Work instructions:
I'd like the entries reproduced exactly, with the images omitted.

Given entries:
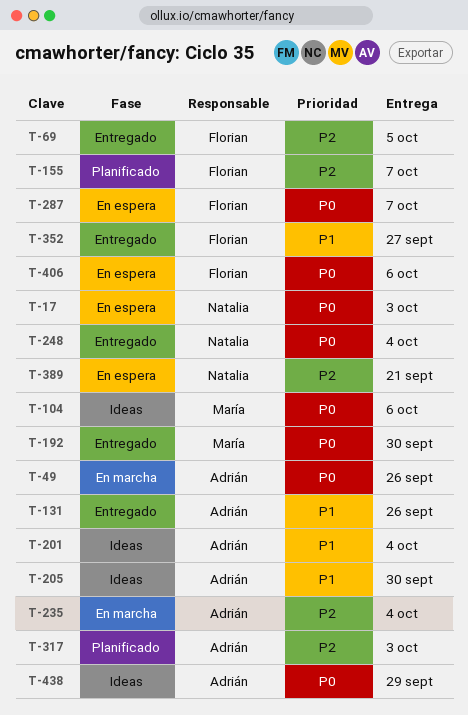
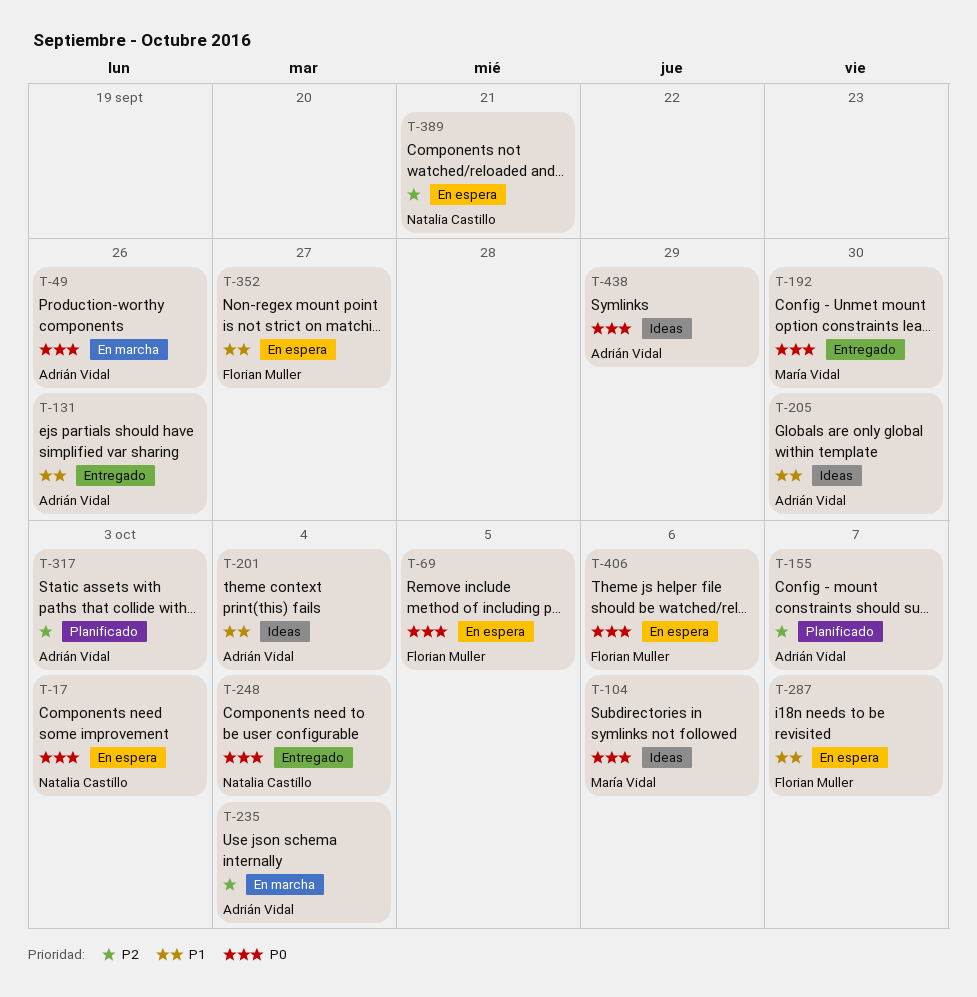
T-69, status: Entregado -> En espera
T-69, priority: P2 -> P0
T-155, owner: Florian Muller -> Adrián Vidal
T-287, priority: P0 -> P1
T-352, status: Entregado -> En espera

Solution for this problem:
T-69, status: Entregado -> En espera
T-69, priority: P2 -> P0
T-155, owner: Florian Muller -> Adrián Vidal
T-287, priority: P0 -> P1
T-352, status: Entregado -> En espera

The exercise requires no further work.